Friday, July 8, 2016

Guns, Cops and Social Conditioning

94 million Americans are not in the labor force.  There is work to be done, but if people want to be employed by someone else, we are short 94 million jobs in a country of 350 million people.  We got here by social conditioning.  And capitalism and democracy. We need freedom.

The killings in Dallas are a direct result of police killing blacks.  Police killing blacks is nothing new, but catching it on film is certainly new.  It sickens and outrages when we actually see it. What is also new is the abject fear police have of guns.  That is social conditioning, and it is not limited to police.  It's not the gun you have to worry about, it's what a person with a gun is doing with it.

When I was growing up, people did not fear guns.  Everyone had them in their homes.  I knew where 3 or 4 guns were at any given time in my house, and the family would take day trips up to the mountains to go shooting.  In some city parks there were open municipal shooting ranges for family shooting outings.

My father was a prof in a small liberal arts college, and he was armed every day.  Back then profs wore a jacket and tie, so no one knew he had a 38 police special on his hip, and being a Southern man, he had a 22 long Derringer on his ankle, in case he got jumped.  But then the school had a shooting competition team, and just as sometimes a student might have a tennis racket with him in class, so a shooting team member might have a rifle.  No one thought twice.  And I can name a half dozen other profs who were armed, simply because some people prefer to be armed.  And it's none of your business.

No one shot us schools back then, since they were not "gun-free zones."

I recall seeing people walk into banks with a gun on the hip, obviously a merchant making a sizable cash deposit.  No one worried.  It's not the gun, it's what is the person with a gun doing.

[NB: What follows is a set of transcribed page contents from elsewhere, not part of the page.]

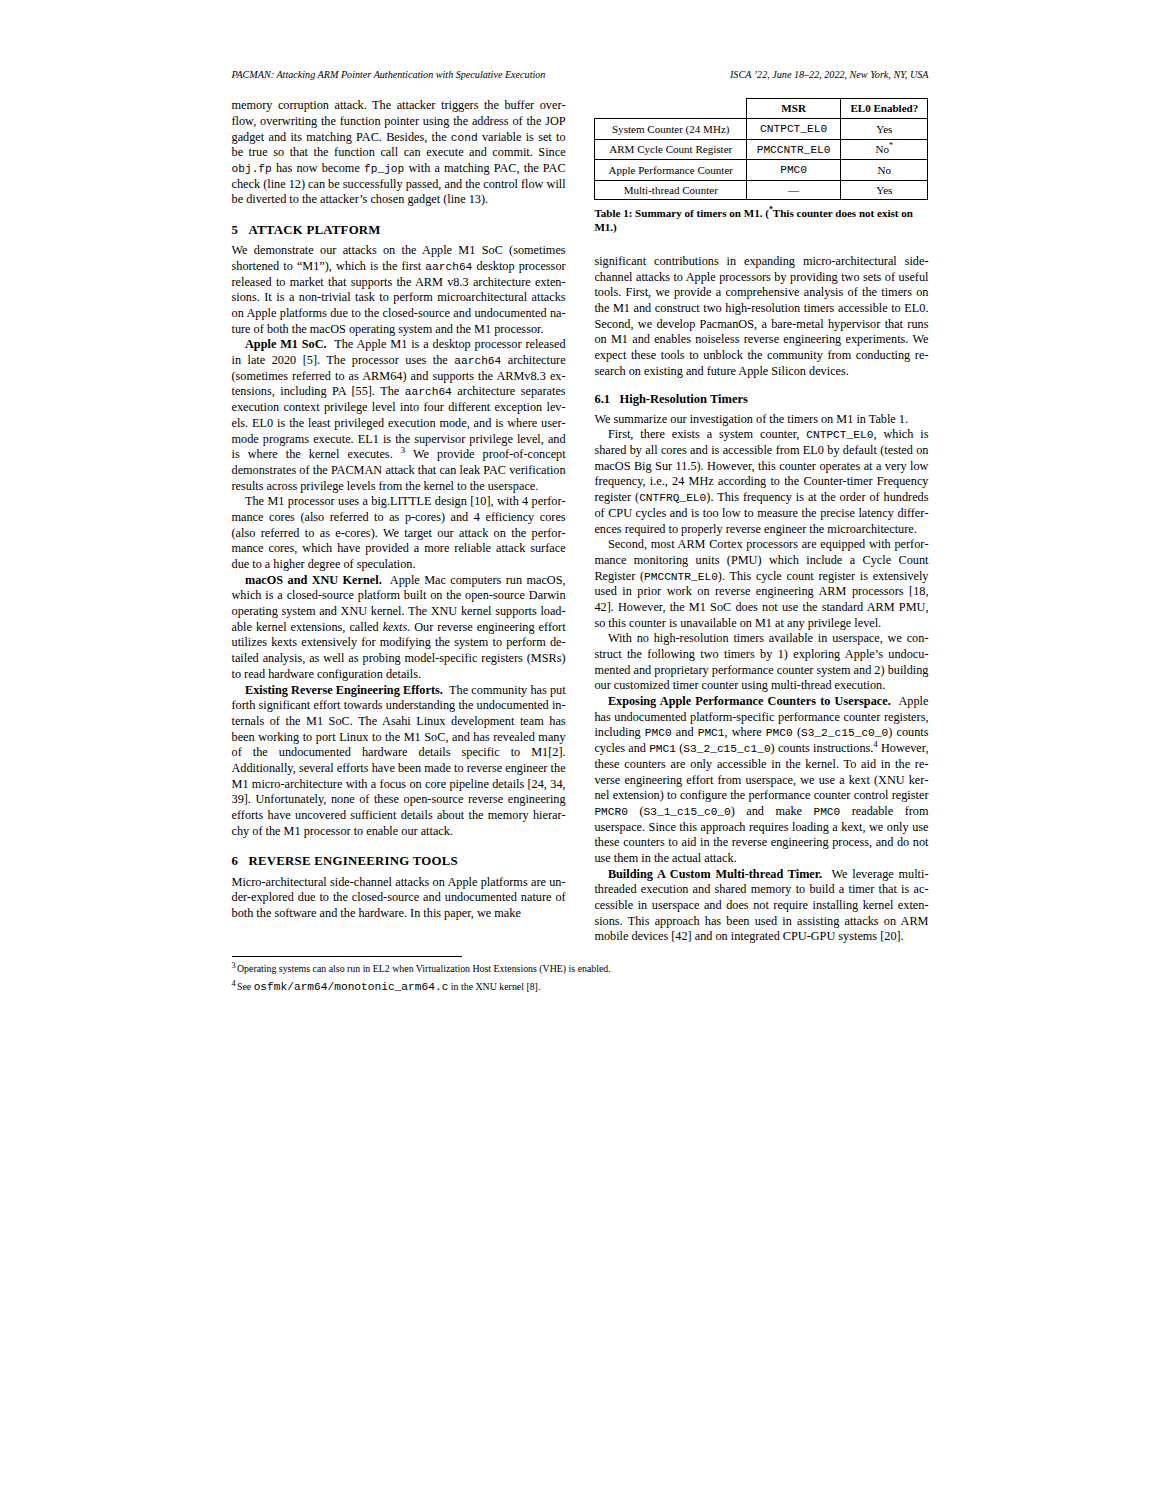PACMAN: Attacking ARM Pointer Authentication with Speculative Execution
ISCA ’22, June 18–22, 2022, New York, NY, USA
memory corruption attack. The attacker triggers the buffer overflow, overwriting the function pointer using the address of the JOP gadget and its matching PAC. Besides, the cond variable is set to be true so that the function call can execute and commit. Since obj.fp has now become fp_jop with a matching PAC, the PAC check (line 12) can be successfully passed, and the control flow will be diverted to the attacker’s chosen gadget (line 13).
5 ATTACK PLATFORM
We demonstrate our attacks on the Apple M1 SoC (sometimes shortened to “M1”), which is the first aarch64 desktop processor released to market that supports the ARM v8.3 architecture extensions. It is a non-trivial task to perform microarchitectural attacks on Apple platforms due to the closed-source and undocumented nature of both the macOS operating system and the M1 processor.
Apple M1 SoC. The Apple M1 is a desktop processor released in late 2020 [5]. The processor uses the aarch64 architecture (sometimes referred to as ARM64) and supports the ARMv8.3 extensions, including PA [55]. The aarch64 architecture separates execution context privilege level into four different exception levels. EL0 is the least privileged execution mode, and is where usermode programs execute. EL1 is the supervisor privilege level, and is where the kernel executes. 3 We provide proof-of-concept demonstrates of the PACMAN attack that can leak PAC verification results across privilege levels from the kernel to the userspace.
The M1 processor uses a big.LITTLE design [10], with 4 performance cores (also referred to as p-cores) and 4 efficiency cores (also referred to as e-cores). We target our attack on the performance cores, which have provided a more reliable attack surface due to a higher degree of speculation.
macOS and XNU Kernel. Apple Mac computers run macOS, which is a closed-source platform built on the open-source Darwin operating system and XNU kernel. The XNU kernel supports loadable kernel extensions, called kexts. Our reverse engineering effort utilizes kexts extensively for modifying the system to perform detailed analysis, as well as probing model-specific registers (MSRs) to read hardware configuration details.
Existing Reverse Engineering Efforts. The community has put forth significant effort towards understanding the undocumented internals of the M1 SoC. The Asahi Linux development team has been working to port Linux to the M1 SoC, and has revealed many of the undocumented hardware details specific to M1[2]. Additionally, several efforts have been made to reverse engineer the M1 micro-architecture with a focus on core pipeline details [24, 34, 39]. Unfortunately, none of these open-source reverse engineering efforts have uncovered sufficient details about the memory hierarchy of the M1 processor to enable our attack.
6 REVERSE ENGINEERING TOOLS
Micro-architectural side-channel attacks on Apple platforms are under-explored due to the closed-source and undocumented nature of both the software and the hardware. In this paper, we make
| | MSR | EL0 Enabled? |
| --- | --- | --- |
| System Counter (24 MHz) | CNTPCT_EL0 | Yes |
| ARM Cycle Count Register | PMCCNTR_EL0 | No * |
| Apple Performance Counter | PMC0 | No |
| Multi-thread Counter | — | Yes |
Table 1: Summary of timers on M1. (*This counter does not exist on M1.)
significant contributions in expanding micro-architectural side-channel attacks to Apple processors by providing two sets of useful tools. First, we provide a comprehensive analysis of the timers on the M1 and construct two high-resolution timers accessible to EL0. Second, we develop PacmanOS, a bare-metal hypervisor that runs on M1 and enables noiseless reverse engineering experiments. We expect these tools to unblock the community from conducting research on existing and future Apple Silicon devices.
6.1 High-Resolution Timers
We summarize our investigation of the timers on M1 in Table 1.
First, there exists a system counter, CNTPCT_EL0, which is shared by all cores and is accessible from EL0 by default (tested on macOS Big Sur 11.5). However, this counter operates at a very low frequency, i.e., 24 MHz according to the Counter-timer Frequency register (CNTFRQ_EL0). This frequency is at the order of hundreds of CPU cycles and is too low to measure the precise latency differences required to properly reverse engineer the microarchitecture.
Second, most ARM Cortex processors are equipped with performance monitoring units (PMU) which include a Cycle Count Register (PMCCNTR_EL0). This cycle count register is extensively used in prior work on reverse engineering ARM processors [18, 42]. However, the M1 SoC does not use the standard ARM PMU, so this counter is unavailable on M1 at any privilege level.
With no high-resolution timers available in userspace, we construct the following two timers by 1) exploring Apple’s undocumented and proprietary performance counter system and 2) building our customized timer counter using multi-thread execution.
Exposing Apple Performance Counters to Userspace. Apple has undocumented platform-specific performance counter registers, including PMC0 and PMC1, where PMC0 (S3_2_c15_c0_0) counts cycles and PMC1 (S3_2_c15_c1_0) counts instructions.4 However, these counters are only accessible in the kernel. To aid in the reverse engineering effort from userspace, we use a kext (XNU kernel extension) to configure the performance counter control register PMCR0 (S3_1_c15_c0_0) and make PMC0 readable from userspace. Since this approach requires loading a kext, we only use these counters to aid in the reverse engineering process, and do not use them in the actual attack.
Building A Custom Multi-thread Timer. We leverage multi-threaded execution and shared memory to build a timer that is accessible in userspace and does not require installing kernel extensions. This approach has been used in assisting attacks on ARM mobile devices [42] and on integrated CPU-GPU systems [20].
3 Operating systems can also run in EL2 when Virtualization Host Extensions (VHE) is enabled.
4 See osfmk/arm64/monotonic_arm64.c in the XNU kernel [8].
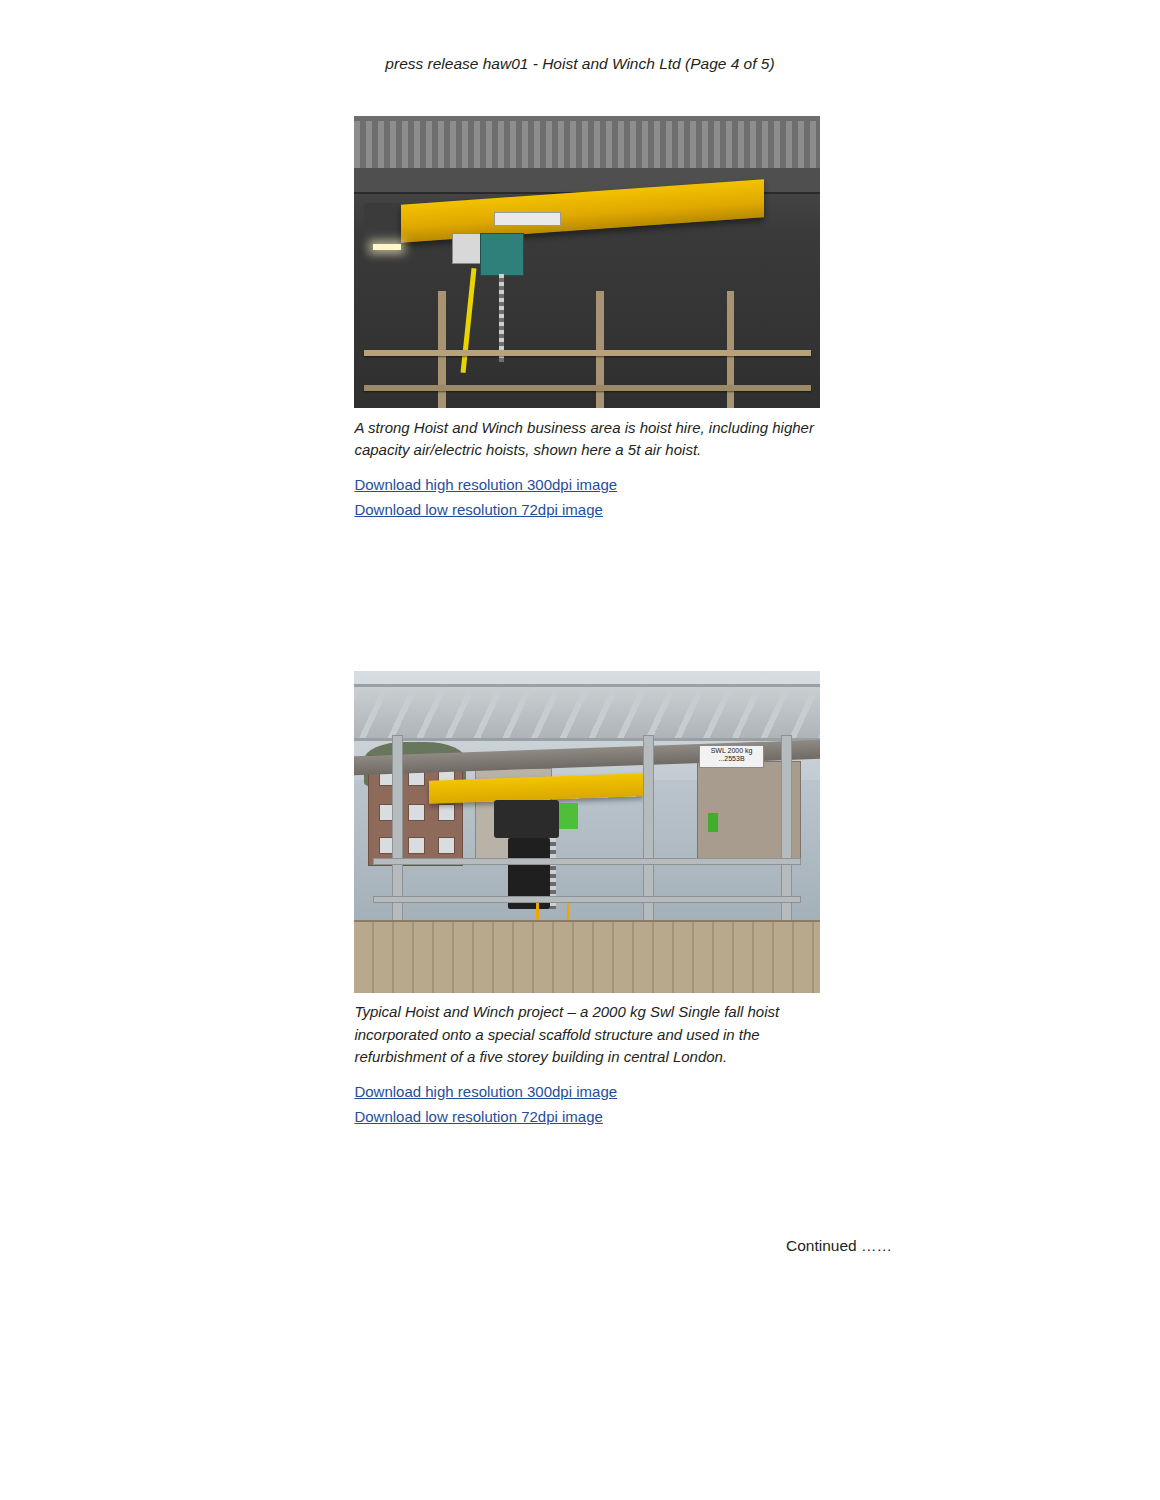press release haw01 - Hoist and Winch Ltd (Page 4 of 5)
A strong Hoist and Winch business area is hoist hire, including higher capacity air/electric hoists, shown here a 5t air hoist.
Download high resolution 300dpi image Download low resolution 72dpi image
SWL 2000 kg
...2553B
Typical Hoist and Winch project – a 2000 kg Swl Single fall hoist incorporated onto a special scaffold structure and used in the refurbishment of a five storey building in central London.
Download high resolution 300dpi image Download low resolution 72dpi image
Continued ……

Back then there was no 911.  You had to dial the police department if you wanted police help.  Cops were probably slower back then than they are now, but no one cared, because enough people were armed to deal with problems. It seems to me there was a balance between troublemakers and gun carriers. And troublemakers had no idea who was armed.  A neighborhood pharmacist was being robbed when the robber took the pharmacist outside with him to the getaway car, for whatever reason.  My friends dad had the robber in his rifle sights from a roof across the street, waiting for the robber to do something threatening with the gun.  No fear of the gun, but ready to ice a robber if he made a threat. That is how people thought back then.

Like now, back then criminals had no problem getting guns.  The problem for criminals was so many civilians were armed.

 I know cops from back then.  There was none of this fear of the gun, it was watch the person.

There is probably not much we can do, what goes around comes around, and the racist, elective, fun time for-profit wars in the Middle East inevitably have to come back here.  Military trained cops killing blacks like ISIS being killed by military trained black snipers.  Weren't we just idolizing snipers a year or two ago?  Not so cool when we are the targets.

We've got tougher, systemic problems than just law-enforcement murder.  With Hillary walking, we know that voting doesn't count.  The Bush wars we voted against are now the Obama wars. We are descending a bit more into chaos with the Dallas shootings.  (But then we did with the last big Dallas sniper shooting, when JFK got it. These things take time.)  Historically, people escape to anarchy from chaos, and then things can improve.  By then the social conditioning has been cleaned off.